毎回、介護にまつわる問題点やちょっと困った介護スタッフの珍行動、介護現場での珍事件などを紹介するこのコーナー。
今週は、「介護士の髪型はどこまで許される?」という話題を紹介します。
介護の仕事で髪のおしゃれは楽しめる?
時代の移り変わりとともに、変わりゆくのが髪型の流行。昭和の時代には、白髪染め以外に髪を染める人間はごくわずかで、男性が髪を伸ばしたり、パーマを掛けたりすることは珍しかったが、今や男性の長髪は珍しくなく、一度も髪を染めたことがない若者など、少数派に属するほどだ。髪型でおしゃれを楽しむ文化が育まれ、髪型のバリエーションも大幅に増えた。
ただ、社会人として働く場合には、TPOというものが存在する。
介護の仕事では金髪もOKな事業所も多いようだが、『個性的な髪型』はどこまでOKなのだろうか?
実際に老人ホームで働くスタッフに聞いてみた。
介護士の髪型はどこまで許せる?
都内の介護付き有料老人ホームで働くウエノさんは「髪の長さ」についてこう語る。
「ウチの施設には、そもそも男性の長髪に関する規定はありません。ただでさえ女性スタッフが圧倒的に多く、男性で髪が長いスタッフがいなかったので、これまで問題になったことが無いのです。
女性スタッフの中には髪が長い方はいくらでもいます。規定には『清潔に保つこと』『表情が隠れないように。髪が長い場合はまとめること』と記されているので、男性もこの規定を守ればOKだと思いますが……」
利用者さんが『イヤ』ならNGです
ただ、ヒゲが問題になったことはあり、長髪に関しても「必ずOK」というわけでもなさそうだ。
「これはルールとして明文化されているわけではありませんが、長いヒゲについては利用者から『イヤだ』という要望が複数の方から寄せられたことがありました。本人は『やっぱりダメか~』と明るい調子で言い、すぐにヒゲを剃ったため、大した問題になりませんでしたが、そう考えると、長髪も切るように求められる可能性はあるかもしれませんね」
長髪ドレッドやモヒカンの介護士がいるって本当?
一方、「介護士の奇抜な髪型も全く問題ない」というのは、都内の訪問介護事業所の場合で働くタナカさんだ。
「ウチのスタッフの中には、長髪のドレッドヘアーや、サイドを激しく刈り上げたモヒカンスタイルの男性がいます。2人ともミュージシャンの卵で、『他のバイトより勤務時間の融通が利くから』という理由で、ヘルパーをやっています。
経歴や資格が無くても、やる気さえあれば出来る介護の仕事は彼らの性に合っているようで、スタッフにはバンドマンが何人もいます」
採用面接でも髪型不問。人間性をチェック
「もちろん、採用前に面接をやりますから、非常識な人間は採用しません。でも、不衛生でさえなければ、髪型は自由です。

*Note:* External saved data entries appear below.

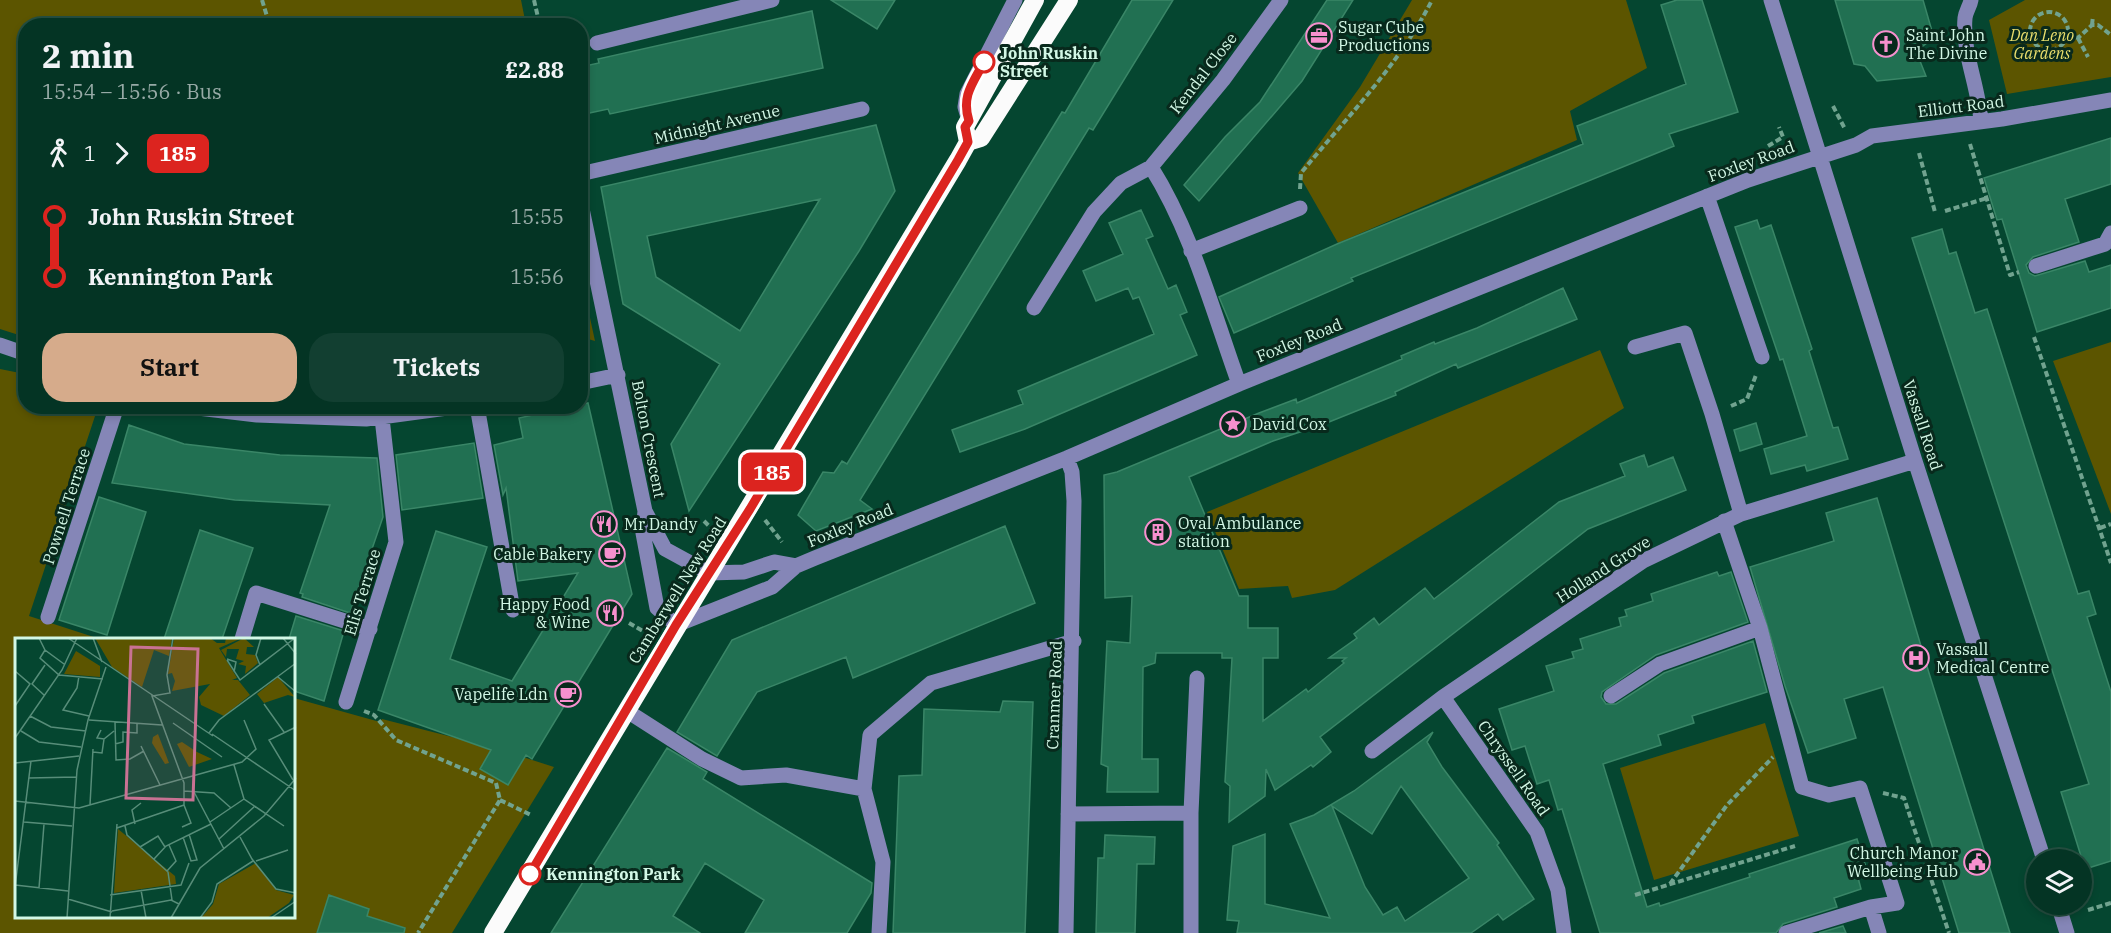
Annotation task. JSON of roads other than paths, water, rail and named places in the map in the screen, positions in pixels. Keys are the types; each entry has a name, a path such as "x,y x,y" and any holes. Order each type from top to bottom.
{"highway":[{"name":"Camberwell New Road","path":"493,933 627,711 676,625 750,509 968,142 965,127 1035,0"},
{"name":"Camberwell New Road","path":"968,142 981,138 1070,0"}],"street":[{"path":"597,43 772,0"},
{"name":"Camberwell New Road","path":"969,121 964,107 967,94 1015,0"},
{"name":"Kendal Close","path":"1035,308 1094,212 1121,183 1151,166 1223,80 1281,0"},
{"name":"Vassall Road","path":"1771,0 1915,461 2040,849"},
{"path":"1972,1 1965,14 1965,26 1968,57 1980,100 1982,122"},
{"name":"Elliott Road","path":"1819,156 1850,140 1982,122 2111,100"},
{"name":"Midnight Avenue","path":"588,172 862,109"},
{"name":"Foxley Road","path":"676,625 772,587 796,566 1067,458 1239,384 1707,196 1819,156"},
{"path":"1151,166 1164,188 1191,251 1239,384"},
{"path":"1707,196 1762,357"},
{"path":"1191,251 1300,208"},
{"path":"2036,266 2105,244 2111,233"},
{"path":"588,236 618,375"},
{"path":"1635,347 1685,333 1712,414 1741,514"},
{"path":"0,345 18,351"},
{"name":"Bolton Crescent","path":"588,381 618,375 645,511 643,533 657,608 676,625"},
{"name":"Pownell Terrace","path":"48,617 114,414"},
{"path":"242,414 257,416 345,414"},
{"name":"Elis Terrace","path":"346,702 396,542 389,414"},
{"path":"478,414 513,610"},
{"name":"Cranmer Road","path":"1066,933 1074,641 1074,501 1072,472 1067,458"},
{"name":"Holland Grove","path":"1372,751 1443,697 1643,561 1741,514 1915,461"},
{"name":"Bolton Crescent","path":"645,511 665,549 710,573"},
{"path":"1725,521 1760,628 1802,787 1829,795 1860,788 1897,903 1871,907 1786,933"},
{"name":"Foxley Road","path":"710,573 744,572 774,562 796,566"},
{"path":"242,638 256,593 370,629"},
{"path":"1611,696 1660,664 1760,628"},
{"path":"879,933 883,862 864,789 870,735 931,683 1074,641"},
{"path":"1191,933 1191,813 1197,678"},
{"name":"Chryssell Road","path":"1443,697 1536,832 1558,890 1564,933"},
{"path":"627,711 702,759 741,778 786,775 864,789"},
{"path":"1068,814 1191,813"},
{"path":"1871,907 1879,933"},
{"path":"2061,915 2067,933"}],"place":[{"name":"Sugar Cube Productions","path":"1319,36"},
{"name":"Saint John The Divine","path":"1886,44"},
{"name":"John Ruskin Street","path":"984,62"},
{"name":"David Cox","path":"1233,424"},
{"name":"Mr Dandy","path":"604,524"},
{"name":"Oval Ambulance station","path":"1158,532"},
{"name":"Cable Bakery","path":"612,554"},
{"name":"Happy Food & Wine","path":"610,613"},
{"name":"Vassall Medical Centre","path":"1916,658"},
{"name":"Vapelife Ldn","path":"568,694"},
{"name":"Church Manor Wellbeing Hub","path":"1977,862"},
{"name":"Kennington Park","path":"530,874"}],"park label":[{"name":"Dan Leno Gardens","path":"2042,44"}]}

彼らに『髪型について何か言われる?』と聞いたことがありますが、『触ってみてもいい?』とか『切るのにいくらかかるの?』とか、好奇心で質問しても好意的に答えていますよ。
長髪の男の子は『お姉ちゃんかと思ったら、お兄ちゃんかい!』と言われたと、笑っていました。ただ、『ウチの孫だったら許さない』と言われたことはあるそうです」
髪色・髪型も相手次第。不快感がないように!
これまで介護事業所や介護付き有料老人ホームなど、介護業界で経験を重ねたハセガワさんはいう。
「髪型に関してハードルが低いのは訪問ヘルパーでしょうね。利用者にイヤだと言われたら、担当を変えてもらえば良いだけですから。
正直、学校のルールではないので、個人の資質に負うところはあると思います。同じ髪型でも、清潔感がある人もいれば、小汚く見えてしまう人もいますから、『どんな髪型でもOK』とは無条件には言えないかもしれませんね」
いささか抽象的な言い方になるが、結局は“見苦しくない範囲”ということになりそう。髪型で個性を発揮する場ではないので『何でもアリ』というわけにはいかないが、利用者さんや周りのスタッフへの配慮があればある程度の裁量は許されそうだ。